I liked this book very much. It not only chronicles the murder, but all that led up to it. Ms. Jones provides a vivid description of Susan Daniels Smith (the victim), a poor coal miner's daughter, and life in the Tug Valley. The author is able to convey the desperation of Susan Smith's last days. She also hints there was a possible FBI cover-up of certain aspects of the case, e.g., Ms. Smith's pregnancy, and the many problems in the agency's Pikeville, Kentucky, office. Any reader of true crime will love this book.
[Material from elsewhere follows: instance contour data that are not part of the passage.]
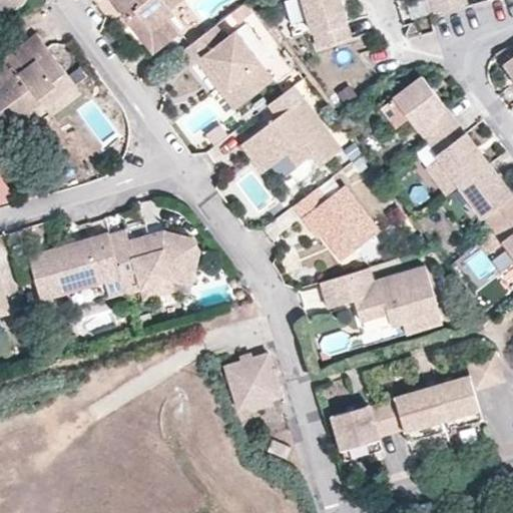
[(27,0),(0,0),(0,11),(28,2),(27,0)]
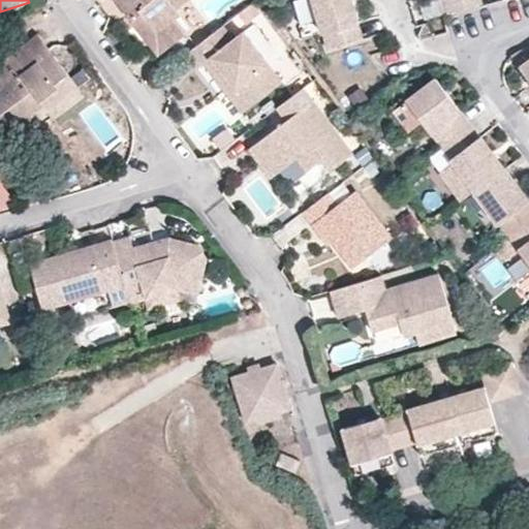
[(116,0),(131,21),(143,13),(156,32),(183,12),(178,5),(184,0),(116,0)]
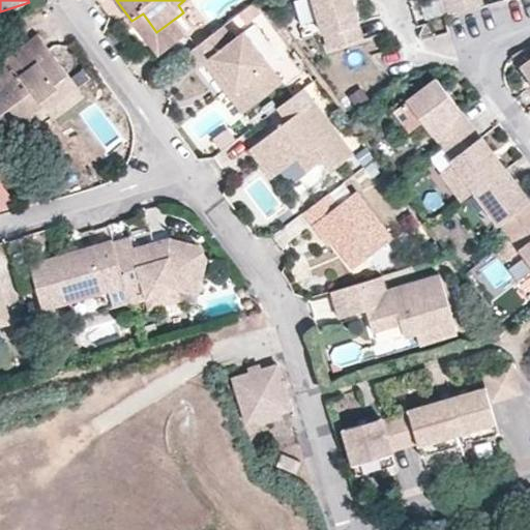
[(318,18),(312,0),(295,0),(302,23),(318,18)]
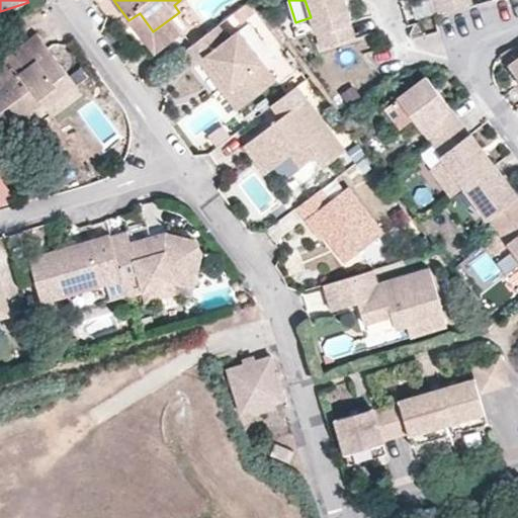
[(344,0),(305,0),(311,17),(315,31),(316,30),(322,48),(353,38),(348,21),(351,20),(344,0)]
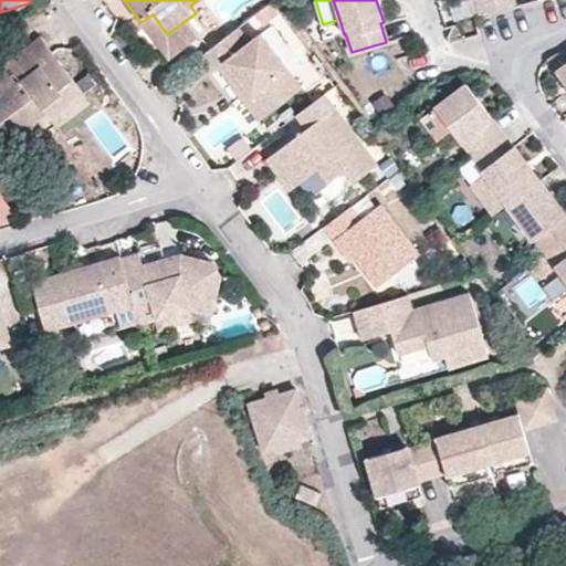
[(477,0),(480,12),(513,3),(512,0),(477,0)]
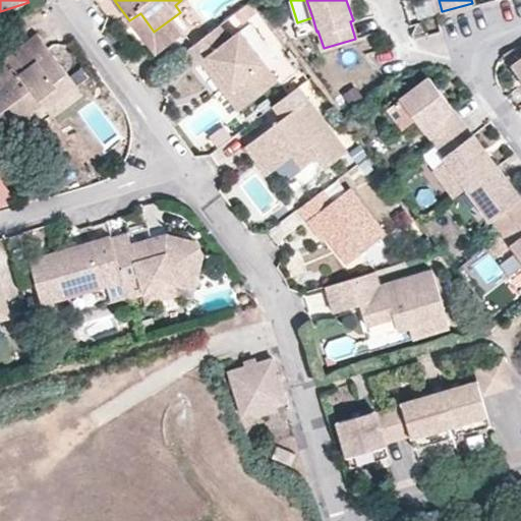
[(222,24),(185,51),(197,68),(205,63),(210,58),(232,89),(227,93),(241,112),(280,83),(243,34),(234,41),(222,24)]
Great Insight into a truly bizarre crime

I had seen the movie about this story and was very eager to read the book. I wasn't disappointed. The book is far more realistic than the film, portraying the victim and her family as what they were, poor people further abused by a system that was designed to protect a killer that was part of it. Mark Putnam was the perfect FBI agent, thus, from almost the moment of Susan's Daniels Smiths disappearance his lies went unchecked. Anything he said about the victim was automatically believed, after all, she was poor, she was a drug user, she was married to a drug dealer....if it hadn't been for the persistence of Smith's family, especially her sister, this crime may well have gone unsolved, leaving Mark Putnam free to commit this type of crime again. I highly recommend this novel, one of the best "True Crime" stories I've ever read.